━━ Record extracts
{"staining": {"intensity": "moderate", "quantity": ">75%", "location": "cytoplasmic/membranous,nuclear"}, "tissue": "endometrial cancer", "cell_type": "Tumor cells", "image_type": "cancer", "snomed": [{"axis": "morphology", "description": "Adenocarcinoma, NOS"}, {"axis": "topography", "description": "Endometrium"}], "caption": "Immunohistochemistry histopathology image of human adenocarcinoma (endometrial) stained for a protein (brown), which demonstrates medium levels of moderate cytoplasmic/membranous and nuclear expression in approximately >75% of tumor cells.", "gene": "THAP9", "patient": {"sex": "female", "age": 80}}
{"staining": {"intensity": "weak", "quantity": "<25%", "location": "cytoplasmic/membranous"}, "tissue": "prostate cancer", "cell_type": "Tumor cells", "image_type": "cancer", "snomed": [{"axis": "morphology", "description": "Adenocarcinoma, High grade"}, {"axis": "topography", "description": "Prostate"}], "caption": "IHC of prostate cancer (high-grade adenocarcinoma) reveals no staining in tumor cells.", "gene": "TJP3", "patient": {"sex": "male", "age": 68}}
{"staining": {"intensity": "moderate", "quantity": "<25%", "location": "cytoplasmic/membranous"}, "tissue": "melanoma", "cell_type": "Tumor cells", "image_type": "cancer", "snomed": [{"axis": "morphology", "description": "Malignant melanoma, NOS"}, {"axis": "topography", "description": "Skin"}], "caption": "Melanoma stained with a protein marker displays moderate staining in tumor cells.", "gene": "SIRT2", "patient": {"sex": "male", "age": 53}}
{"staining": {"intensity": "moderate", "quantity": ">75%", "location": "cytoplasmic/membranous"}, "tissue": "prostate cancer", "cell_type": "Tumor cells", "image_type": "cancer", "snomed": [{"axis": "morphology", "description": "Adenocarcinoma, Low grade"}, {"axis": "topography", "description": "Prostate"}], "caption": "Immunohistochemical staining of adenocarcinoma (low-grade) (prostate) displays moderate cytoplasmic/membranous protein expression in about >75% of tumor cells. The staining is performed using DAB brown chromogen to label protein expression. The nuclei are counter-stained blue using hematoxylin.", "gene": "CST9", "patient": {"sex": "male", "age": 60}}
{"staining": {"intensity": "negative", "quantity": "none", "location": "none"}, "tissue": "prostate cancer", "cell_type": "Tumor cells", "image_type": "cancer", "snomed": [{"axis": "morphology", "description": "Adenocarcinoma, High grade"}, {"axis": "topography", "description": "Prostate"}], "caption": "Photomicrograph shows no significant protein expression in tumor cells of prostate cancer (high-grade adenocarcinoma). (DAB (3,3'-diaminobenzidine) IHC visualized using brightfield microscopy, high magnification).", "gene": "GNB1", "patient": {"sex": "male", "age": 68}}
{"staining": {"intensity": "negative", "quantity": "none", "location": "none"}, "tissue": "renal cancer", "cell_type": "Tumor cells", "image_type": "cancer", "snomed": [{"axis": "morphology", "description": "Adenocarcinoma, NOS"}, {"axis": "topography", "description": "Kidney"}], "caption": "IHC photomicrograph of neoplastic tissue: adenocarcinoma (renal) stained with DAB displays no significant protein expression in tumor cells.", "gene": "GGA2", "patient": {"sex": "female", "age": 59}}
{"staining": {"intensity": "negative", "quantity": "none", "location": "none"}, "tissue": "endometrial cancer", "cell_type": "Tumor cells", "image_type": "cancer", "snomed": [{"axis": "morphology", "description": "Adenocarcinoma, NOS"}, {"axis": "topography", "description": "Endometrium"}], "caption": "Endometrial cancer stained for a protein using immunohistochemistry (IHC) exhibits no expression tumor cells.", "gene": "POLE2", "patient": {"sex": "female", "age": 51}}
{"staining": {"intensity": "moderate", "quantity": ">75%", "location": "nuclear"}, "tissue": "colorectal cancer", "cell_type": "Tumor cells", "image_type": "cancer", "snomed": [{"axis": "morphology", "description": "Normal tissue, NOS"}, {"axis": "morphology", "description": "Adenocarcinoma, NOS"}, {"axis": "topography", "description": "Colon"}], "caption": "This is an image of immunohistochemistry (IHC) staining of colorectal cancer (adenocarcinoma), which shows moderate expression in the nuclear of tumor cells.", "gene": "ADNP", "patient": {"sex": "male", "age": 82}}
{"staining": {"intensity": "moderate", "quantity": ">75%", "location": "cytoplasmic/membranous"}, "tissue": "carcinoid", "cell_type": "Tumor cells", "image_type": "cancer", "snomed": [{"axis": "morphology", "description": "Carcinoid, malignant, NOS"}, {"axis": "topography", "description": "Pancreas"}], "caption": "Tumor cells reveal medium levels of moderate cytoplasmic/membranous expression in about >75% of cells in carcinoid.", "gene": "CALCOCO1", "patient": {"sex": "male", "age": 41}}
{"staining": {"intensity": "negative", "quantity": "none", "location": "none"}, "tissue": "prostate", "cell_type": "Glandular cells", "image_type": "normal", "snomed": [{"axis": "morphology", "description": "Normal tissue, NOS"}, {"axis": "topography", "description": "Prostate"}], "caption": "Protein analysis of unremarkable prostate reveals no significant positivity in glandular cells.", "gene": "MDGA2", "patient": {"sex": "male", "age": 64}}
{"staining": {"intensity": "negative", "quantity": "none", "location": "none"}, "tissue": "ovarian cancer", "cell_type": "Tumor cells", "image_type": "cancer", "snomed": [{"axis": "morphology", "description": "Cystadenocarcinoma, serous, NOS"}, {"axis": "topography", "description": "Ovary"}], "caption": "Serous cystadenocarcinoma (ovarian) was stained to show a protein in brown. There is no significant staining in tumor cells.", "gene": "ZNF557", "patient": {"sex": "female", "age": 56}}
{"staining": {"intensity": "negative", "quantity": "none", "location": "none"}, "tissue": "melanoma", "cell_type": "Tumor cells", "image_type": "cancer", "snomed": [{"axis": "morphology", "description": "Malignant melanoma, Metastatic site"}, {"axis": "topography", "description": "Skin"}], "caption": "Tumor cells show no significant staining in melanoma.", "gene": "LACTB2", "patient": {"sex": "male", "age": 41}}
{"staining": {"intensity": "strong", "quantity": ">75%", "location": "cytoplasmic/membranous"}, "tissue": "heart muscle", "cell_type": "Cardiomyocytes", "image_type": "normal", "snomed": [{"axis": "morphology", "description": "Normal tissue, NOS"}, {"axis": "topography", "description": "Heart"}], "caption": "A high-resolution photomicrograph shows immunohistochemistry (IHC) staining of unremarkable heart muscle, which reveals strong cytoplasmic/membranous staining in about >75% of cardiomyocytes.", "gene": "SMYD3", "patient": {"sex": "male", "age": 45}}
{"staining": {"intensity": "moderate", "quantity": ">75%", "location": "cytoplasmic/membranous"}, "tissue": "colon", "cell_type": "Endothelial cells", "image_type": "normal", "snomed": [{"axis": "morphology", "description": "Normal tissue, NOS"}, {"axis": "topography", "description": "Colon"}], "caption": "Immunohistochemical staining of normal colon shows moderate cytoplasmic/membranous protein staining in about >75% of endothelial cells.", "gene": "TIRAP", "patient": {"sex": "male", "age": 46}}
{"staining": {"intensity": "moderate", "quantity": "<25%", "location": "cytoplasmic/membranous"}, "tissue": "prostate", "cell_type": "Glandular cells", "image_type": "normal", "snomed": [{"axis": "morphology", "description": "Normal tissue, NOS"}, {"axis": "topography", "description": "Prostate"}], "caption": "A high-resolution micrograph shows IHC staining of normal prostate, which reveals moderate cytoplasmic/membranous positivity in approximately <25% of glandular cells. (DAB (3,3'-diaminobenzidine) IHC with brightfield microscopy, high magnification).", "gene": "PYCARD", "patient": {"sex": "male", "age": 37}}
━━━━
■ **Task details**
Exact copies of every record above are required.

■ **Answer space**
{"staining": {"intensity": "moderate", "quantity": ">75%", "location": "cytoplasmic/membranous,nuclear"}, "tissue": "endometrial cancer", "cell_type": "Tumor cells", "image_type": "cancer", "snomed": [{"axis": "morphology", "description": "Adenocarcinoma, NOS"}, {"axis": "topography", "description": "Endometrium"}], "caption": "Immunohistochemistry histopathology image of human adenocarcinoma (endometrial) stained for a protein (brown), which demonstrates medium levels of moderate cytoplasmic/membranous and nuclear expression in approximately >75% of tumor cells.", "gene": "THAP9", "patient": {"sex": "female", "age": 80}}
{"staining": {"intensity": "weak", "quantity": "<25%", "location": "cytoplasmic/membranous"}, "tissue": "prostate cancer", "cell_type": "Tumor cells", "image_type": "cancer", "snomed": [{"axis": "morphology", "description": "Adenocarcinoma, High grade"}, {"axis": "topography", "description": "Prostate"}], "caption": "IHC of prostate cancer (high-grade adenocarcinoma) reveals no staining in tumor cells.", "gene": "TJP3", "patient": {"sex": "male", "age": 68}}
{"staining": {"intensity": "moderate", "quantity": "<25%", "location": "cytoplasmic/membranous"}, "tissue": "melanoma", "cell_type": "Tumor cells", "image_type": "cancer", "snomed": [{"axis": "morphology", "description": "Malignant melanoma, NOS"}, {"axis": "topography", "description": "Skin"}], "caption": "Melanoma stained with a protein marker displays moderate staining in tumor cells.", "gene": "SIRT2", "patient": {"sex": "male", "age": 53}}
{"staining": {"intensity": "moderate", "quantity": ">75%", "location": "cytoplasmic/membranous"}, "tissue": "prostate cancer", "cell_type": "Tumor cells", "image_type": "cancer", "snomed": [{"axis": "morphology", "description": "Adenocarcinoma, Low grade"}, {"axis": "topography", "description": "Prostate"}], "caption": "Immunohistochemical staining of adenocarcinoma (low-grade) (prostate) displays moderate cytoplasmic/membranous protein expression in about >75% of tumor cells. The staining is performed using DAB brown chromogen to label protein expression. The nuclei are counter-stained blue using hematoxylin.", "gene": "CST9", "patient": {"sex": "male", "age": 60}}
{"staining": {"intensity": "negative", "quantity": "none", "location": "none"}, "tissue": "prostate cancer", "cell_type": "Tumor cells", "image_type": "cancer", "snomed": [{"axis": "morphology", "description": "Adenocarcinoma, High grade"}, {"axis": "topography", "description": "Prostate"}], "caption": "Photomicrograph shows no significant protein expression in tumor cells of prostate cancer (high-grade adenocarcinoma). (DAB (3,3'-diaminobenzidine) IHC visualized using brightfield microscopy, high magnification).", "gene": "GNB1", "patient": {"sex": "male", "age": 68}}
{"staining": {"intensity": "negative", "quantity": "none", "location": "none"}, "tissue": "renal cancer", "cell_type": "Tumor cells", "image_type": "cancer", "snomed": [{"axis": "morphology", "description": "Adenocarcinoma, NOS"}, {"axis": "topography", "description": "Kidney"}], "caption": "IHC photomicrograph of neoplastic tissue: adenocarcinoma (renal) stained with DAB displays no significant protein expression in tumor cells.", "gene": "GGA2", "patient": {"sex": "female", "age": 59}}
{"staining": {"intensity": "negative", "quantity": "none", "location": "none"}, "tissue": "endometrial cancer", "cell_type": "Tumor cells", "image_type": "cancer", "snomed": [{"axis": "morphology", "description": "Adenocarcinoma, NOS"}, {"axis": "topography", "description": "Endometrium"}], "caption": "Endometrial cancer stained for a protein using immunohistochemistry (IHC) exhibits no expression tumor cells.", "gene": "POLE2", "patient": {"sex": "female", "age": 51}}
{"staining": {"intensity": "moderate", "quantity": ">75%", "location": "nuclear"}, "tissue": "colorectal cancer", "cell_type": "Tumor cells", "image_type": "cancer", "snomed": [{"axis": "morphology", "description": "Normal tissue, NOS"}, {"axis": "morphology", "description": "Adenocarcinoma, NOS"}, {"axis": "topography", "description": "Colon"}], "caption": "This is an image of immunohistochemistry (IHC) staining of colorectal cancer (adenocarcinoma), which shows moderate expression in the nuclear of tumor cells.", "gene": "ADNP", "patient": {"sex": "male", "age": 82}}
{"staining": {"intensity": "moderate", "quantity": ">75%", "location": "cytoplasmic/membranous"}, "tissue": "carcinoid", "cell_type": "Tumor cells", "image_type": "cancer", "snomed": [{"axis": "morphology", "description": "Carcinoid, malignant, NOS"}, {"axis": "topography", "description": "Pancreas"}], "caption": "Tumor cells reveal medium levels of moderate cytoplasmic/membranous expression in about >75% of cells in carcinoid.", "gene": "CALCOCO1", "patient": {"sex": "male", "age": 41}}
{"staining": {"intensity": "negative", "quantity": "none", "location": "none"}, "tissue": "prostate", "cell_type": "Glandular cells", "image_type": "normal", "snomed": [{"axis": "morphology", "description": "Normal tissue, NOS"}, {"axis": "topography", "description": "Prostate"}], "caption": "Protein analysis of unremarkable prostate reveals no significant positivity in glandular cells.", "gene": "MDGA2", "patient": {"sex": "male", "age": 64}}
{"staining": {"intensity": "negative", "quantity": "none", "location": "none"}, "tissue": "ovarian cancer", "cell_type": "Tumor cells", "image_type": "cancer", "snomed": [{"axis": "morphology", "description": "Cystadenocarcinoma, serous, NOS"}, {"axis": "topography", "description": "Ovary"}], "caption": "Serous cystadenocarcinoma (ovarian) was stained to show a protein in brown. There is no significant staining in tumor cells.", "gene": "ZNF557", "patient": {"sex": "female", "age": 56}}
{"staining": {"intensity": "negative", "quantity": "none", "location": "none"}, "tissue": "melanoma", "cell_type": "Tumor cells", "image_type": "cancer", "snomed": [{"axis": "morphology", "description": "Malignant melanoma, Metastatic site"}, {"axis": "topography", "description": "Skin"}], "caption": "Tumor cells show no significant staining in melanoma.", "gene": "LACTB2", "patient": {"sex": "male", "age": 41}}
{"staining": {"intensity": "strong", "quantity": ">75%", "location": "cytoplasmic/membranous"}, "tissue": "heart muscle", "cell_type": "Cardiomyocytes", "image_type": "normal", "snomed": [{"axis": "morphology", "description": "Normal tissue, NOS"}, {"axis": "topography", "description": "Heart"}], "caption": "A high-resolution photomicrograph shows immunohistochemistry (IHC) staining of unremarkable heart muscle, which reveals strong cytoplasmic/membranous staining in about >75% of cardiomyocytes.", "gene": "SMYD3", "patient": {"sex": "male", "age": 45}}
{"staining": {"intensity": "moderate", "quantity": ">75%", "location": "cytoplasmic/membranous"}, "tissue": "colon", "cell_type": "Endothelial cells", "image_type": "normal", "snomed": [{"axis": "morphology", "description": "Normal tissue, NOS"}, {"axis": "topography", "description": "Colon"}], "caption": "Immunohistochemical staining of normal colon shows moderate cytoplasmic/membranous protein staining in about >75% of endothelial cells.", "gene": "TIRAP", "patient": {"sex": "male", "age": 46}}
{"staining": {"intensity": "moderate", "quantity": "<25%", "location": "cytoplasmic/membranous"}, "tissue": "prostate", "cell_type": "Glandular cells", "image_type": "normal", "snomed": [{"axis": "morphology", "description": "Normal tissue, NOS"}, {"axis": "topography", "description": "Prostate"}], "caption": "A high-resolution micrograph shows IHC staining of normal prostate, which reveals moderate cytoplasmic/membranous positivity in approximately <25% of glandular cells. (DAB (3,3'-diaminobenzidine) IHC with brightfield microscopy, high magnification).", "gene": "PYCARD", "patient": {"sex": "male", "age": 37}}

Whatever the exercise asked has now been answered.